= Cross of Alcoraz =

Heraldic emblem

Argent, cross of gules with four heads of Moorish kings in the quarters. Known as the "Cross of Alcoraz" (Cruz de Alcoraz). Gaspar Torres' Armorial of Aragon, 1536. Provincial Archives of Zaragoza.

The Cross of Alcoraz is the name given to a heraldic coat of arms and flag made up of the Cross of Saint George, or cross of gules on Argent, with a Moor's head in each quarter. The earliest documented evidence of these arms is in a rare lead-sealed decree from the chancery of Peter III of Aragon, circa 1281, most likely used as the King's Coat of arms, alluding to the spirit of the Crusades and his ancestral namesake, Peter I of Aragon. The arms also appear in the third quarter of the current Coat of arms of Aragon.

According to 14th century sources, the 'Cross of Alcoraz' traditionally originated with the Battle of Alcoraz (in 1096) as King Peter's battle shield, inspired by the legendary miraculous intervention of Saint George in the Reconquista of Huesca.
The earliest depiction of the cross, that of the chancery seal of 1281, shows four Moors' heads with beards but no headbands (or bandages).

Throughout the Middle Ages up to the 20th century, both Aragonese and international variants (viz. flag of Sardinia) have either turned the orientation of the Moor's heads, made them face each other symmetrically, or depicted them as the heads of Saracen kings with open crowns.

This heraldic coat of arms was directly attributed to the Kingdom of Aragon from the mid 15th century and was also adopted as the royal standard of the Kingdom of Sardinia from the second half of the 15th century, when the island was a territory of the Crown of Aragon. In the Sardinian flag, the Moors' heads were blindfolded. In the modern flag of Sardinia, the heads are facing right, and the "blindfolds" have evolved into headbands.
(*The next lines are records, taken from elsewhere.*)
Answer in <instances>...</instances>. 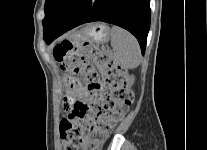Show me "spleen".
I'll return each instance as SVG.
<instances>
[{"mask_svg":"<svg viewBox=\"0 0 207 150\" xmlns=\"http://www.w3.org/2000/svg\"><path fill=\"white\" fill-rule=\"evenodd\" d=\"M114 64L123 69H134L140 64V46L136 38L118 26L111 29Z\"/></svg>","mask_w":207,"mask_h":150,"instance_id":"1","label":"spleen"}]
</instances>
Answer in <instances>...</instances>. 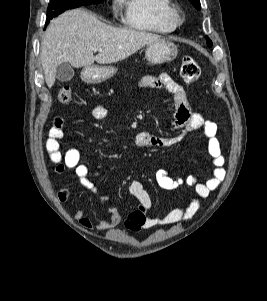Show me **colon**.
Instances as JSON below:
<instances>
[{
    "mask_svg": "<svg viewBox=\"0 0 267 301\" xmlns=\"http://www.w3.org/2000/svg\"><path fill=\"white\" fill-rule=\"evenodd\" d=\"M180 75L182 80L187 84H192L200 76V68L198 63L190 56H185L182 59L180 66ZM58 100L59 102L66 104L69 103L72 99V91L70 87L63 86L58 91Z\"/></svg>",
    "mask_w": 267,
    "mask_h": 301,
    "instance_id": "5ec220e1",
    "label": "colon"
}]
</instances>
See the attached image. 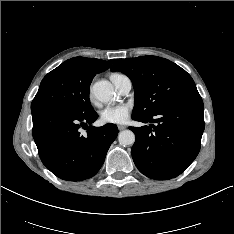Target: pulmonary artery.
Returning a JSON list of instances; mask_svg holds the SVG:
<instances>
[{"label": "pulmonary artery", "mask_w": 234, "mask_h": 234, "mask_svg": "<svg viewBox=\"0 0 234 234\" xmlns=\"http://www.w3.org/2000/svg\"><path fill=\"white\" fill-rule=\"evenodd\" d=\"M112 82L114 83L119 93L122 95L128 94L129 91L131 90L132 87L131 80L125 75L119 77L117 80H112Z\"/></svg>", "instance_id": "pulmonary-artery-1"}]
</instances>
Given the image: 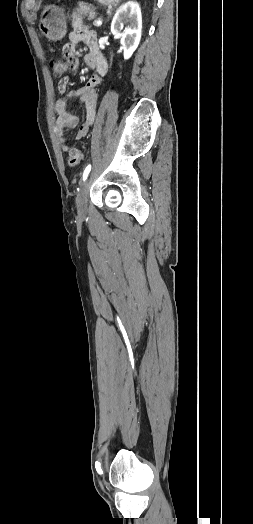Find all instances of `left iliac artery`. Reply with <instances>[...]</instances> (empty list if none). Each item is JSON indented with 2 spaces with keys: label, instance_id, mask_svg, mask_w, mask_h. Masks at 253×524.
I'll return each mask as SVG.
<instances>
[{
  "label": "left iliac artery",
  "instance_id": "obj_1",
  "mask_svg": "<svg viewBox=\"0 0 253 524\" xmlns=\"http://www.w3.org/2000/svg\"><path fill=\"white\" fill-rule=\"evenodd\" d=\"M90 170H91V165H88V166L86 167V169L84 170V173H83V181L86 180V178H87V176H88Z\"/></svg>",
  "mask_w": 253,
  "mask_h": 524
}]
</instances>
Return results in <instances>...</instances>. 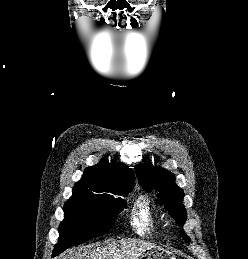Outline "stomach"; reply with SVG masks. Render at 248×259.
Segmentation results:
<instances>
[{
  "label": "stomach",
  "mask_w": 248,
  "mask_h": 259,
  "mask_svg": "<svg viewBox=\"0 0 248 259\" xmlns=\"http://www.w3.org/2000/svg\"><path fill=\"white\" fill-rule=\"evenodd\" d=\"M136 259H176V256L163 248L152 247L143 251Z\"/></svg>",
  "instance_id": "stomach-1"
}]
</instances>
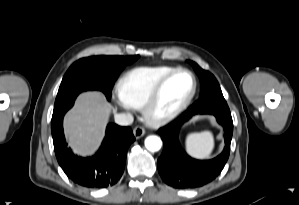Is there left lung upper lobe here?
I'll list each match as a JSON object with an SVG mask.
<instances>
[{"label": "left lung upper lobe", "instance_id": "left-lung-upper-lobe-1", "mask_svg": "<svg viewBox=\"0 0 299 205\" xmlns=\"http://www.w3.org/2000/svg\"><path fill=\"white\" fill-rule=\"evenodd\" d=\"M195 69L202 83L200 98L192 105L199 109L212 105L227 104L216 78L208 71L201 69L195 62L188 61Z\"/></svg>", "mask_w": 299, "mask_h": 205}]
</instances>
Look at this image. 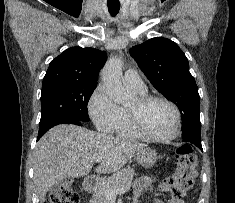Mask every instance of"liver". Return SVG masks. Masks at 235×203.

It is pointed out that the adoption of the so-called Cross of Alcoraz by Sardinia most likely dates back to the end of the 15th century, according to a study on the Sardinian flag by Italian author Luisa D'Arienzo.

== See also ==

- Moor's head (heraldry)
- Battle of Alcoraz

== Bibliography ==
- CONDE, Rafael, en "La bula de plomo de los reyes de Aragón y la cruz «de Alcoraz»", Emblemata, XI (2005), pp. 59–82 ISSN 1137-1056.
- MONTANER FRUTOS, Alberto, El señal del rey de Aragón: Historia y significado, Zaragoza, Institución «Fernando el Católico», 1995. ISBN 84-7820-283-8.
- REDONDO VEINTEMILLAS, Guillermo, Alberto Montaner Frutos y María Cruz García López, Aragón en sus escudos y banderas, Zaragoza, Caja de la Inmaculada, 2007 (Colección Mariano de Pano y Ruata, 26), pp. 19–20. ISBN 978-84-96869-06-6.
- DE MAYERNE TURQUET, Lewis, in "The Generall Historie of Spaine", p. 264, written in French by Lewis de Mayerne Turquet, 1583, Translated into English by Edward Grimeston, Published by A Flip and G. Eld, London, 1612.